*Dataset records*.
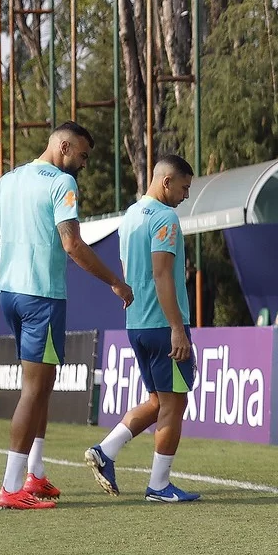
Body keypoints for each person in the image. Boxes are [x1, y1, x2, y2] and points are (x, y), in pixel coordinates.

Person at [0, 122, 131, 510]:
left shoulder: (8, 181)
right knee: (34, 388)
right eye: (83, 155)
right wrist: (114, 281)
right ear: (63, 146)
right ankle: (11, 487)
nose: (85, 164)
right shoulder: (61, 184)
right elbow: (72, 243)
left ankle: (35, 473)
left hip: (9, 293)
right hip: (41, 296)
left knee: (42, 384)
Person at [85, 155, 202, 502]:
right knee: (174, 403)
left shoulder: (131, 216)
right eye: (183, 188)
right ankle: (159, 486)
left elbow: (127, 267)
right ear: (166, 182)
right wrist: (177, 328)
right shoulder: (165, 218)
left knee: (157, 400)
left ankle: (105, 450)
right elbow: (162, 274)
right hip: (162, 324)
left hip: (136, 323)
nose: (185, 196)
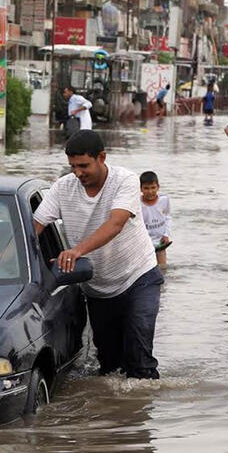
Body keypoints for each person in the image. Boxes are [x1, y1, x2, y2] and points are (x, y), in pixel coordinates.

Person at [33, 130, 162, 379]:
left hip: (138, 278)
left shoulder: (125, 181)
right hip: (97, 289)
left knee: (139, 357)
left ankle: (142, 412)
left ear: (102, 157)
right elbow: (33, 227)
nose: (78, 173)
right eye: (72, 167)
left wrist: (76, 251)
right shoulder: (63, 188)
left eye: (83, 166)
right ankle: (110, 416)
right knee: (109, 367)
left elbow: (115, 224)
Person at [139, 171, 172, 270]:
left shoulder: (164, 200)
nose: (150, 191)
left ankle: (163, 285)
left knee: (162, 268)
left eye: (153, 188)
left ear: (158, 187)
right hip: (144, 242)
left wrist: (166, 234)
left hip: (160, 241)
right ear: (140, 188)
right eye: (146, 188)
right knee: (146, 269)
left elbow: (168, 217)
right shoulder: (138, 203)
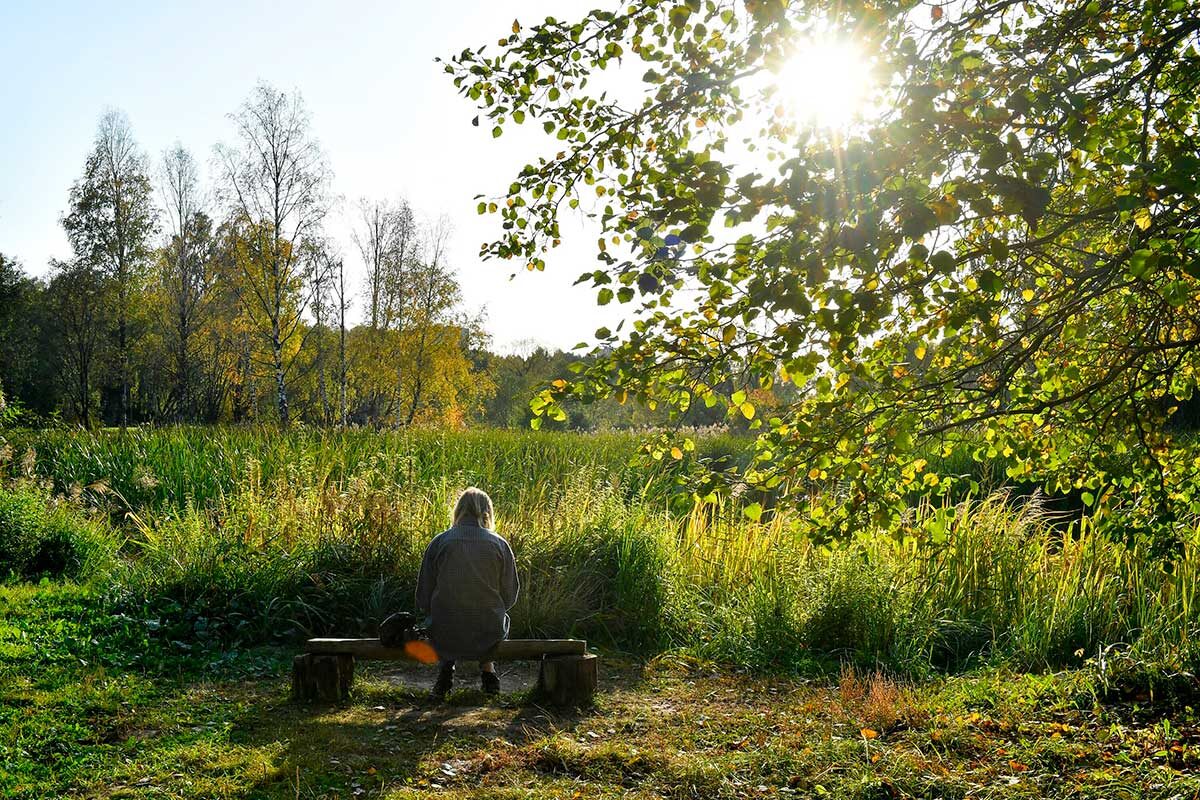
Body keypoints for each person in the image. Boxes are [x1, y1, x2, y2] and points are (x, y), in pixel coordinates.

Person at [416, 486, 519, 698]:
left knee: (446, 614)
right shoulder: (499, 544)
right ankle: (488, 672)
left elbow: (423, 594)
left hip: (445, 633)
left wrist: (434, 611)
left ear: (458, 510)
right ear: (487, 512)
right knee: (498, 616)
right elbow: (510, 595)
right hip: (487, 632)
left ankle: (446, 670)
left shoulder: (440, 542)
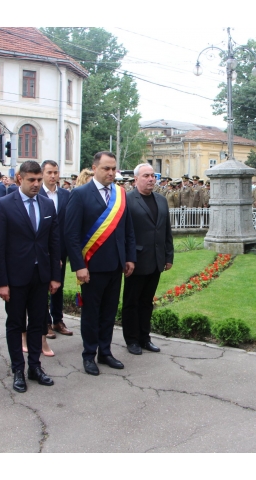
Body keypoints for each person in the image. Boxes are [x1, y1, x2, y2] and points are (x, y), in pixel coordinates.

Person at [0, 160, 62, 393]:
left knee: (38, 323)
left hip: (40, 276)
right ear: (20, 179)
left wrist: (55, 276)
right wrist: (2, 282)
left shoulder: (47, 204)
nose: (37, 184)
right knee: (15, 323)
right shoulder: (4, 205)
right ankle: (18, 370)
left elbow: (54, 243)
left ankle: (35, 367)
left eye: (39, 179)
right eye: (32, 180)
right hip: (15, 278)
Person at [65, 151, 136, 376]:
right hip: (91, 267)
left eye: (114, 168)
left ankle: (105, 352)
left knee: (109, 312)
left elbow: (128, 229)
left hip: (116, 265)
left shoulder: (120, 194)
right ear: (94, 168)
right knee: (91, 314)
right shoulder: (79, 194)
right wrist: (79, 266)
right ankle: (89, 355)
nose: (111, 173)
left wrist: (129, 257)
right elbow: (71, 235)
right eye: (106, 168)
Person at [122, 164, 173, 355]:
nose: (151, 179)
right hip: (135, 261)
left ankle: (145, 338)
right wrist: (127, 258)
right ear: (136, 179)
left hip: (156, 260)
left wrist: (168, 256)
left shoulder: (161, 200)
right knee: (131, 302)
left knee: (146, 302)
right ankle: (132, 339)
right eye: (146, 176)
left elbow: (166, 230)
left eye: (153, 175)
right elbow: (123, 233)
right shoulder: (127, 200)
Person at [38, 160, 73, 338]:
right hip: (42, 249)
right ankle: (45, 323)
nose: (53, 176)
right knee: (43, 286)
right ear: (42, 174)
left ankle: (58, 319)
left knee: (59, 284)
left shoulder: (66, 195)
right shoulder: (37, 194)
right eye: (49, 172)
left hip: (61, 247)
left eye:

*What is required*. Quote the line that contains "right ear: (136, 179)" and each line after it through the end of the data, exactly, leaving out everything else.

*Answer to this exercise*.
right ear: (136, 179)
left hip: (156, 260)
left wrist: (168, 256)
left shoulder: (161, 200)
right knee: (131, 302)
left knee: (146, 302)
right ankle: (132, 339)
right eye: (146, 176)
left elbow: (166, 230)
left eye: (153, 175)
right elbow: (123, 233)
right shoulder: (127, 200)
Person at [38, 160, 73, 338]:
right hip: (42, 249)
right ankle: (45, 323)
nose: (53, 176)
right knee: (43, 286)
right ear: (42, 174)
left ankle: (58, 319)
left knee: (59, 284)
left shoulder: (66, 195)
right shoulder: (37, 194)
right eye: (49, 172)
left hip: (61, 247)
left eye:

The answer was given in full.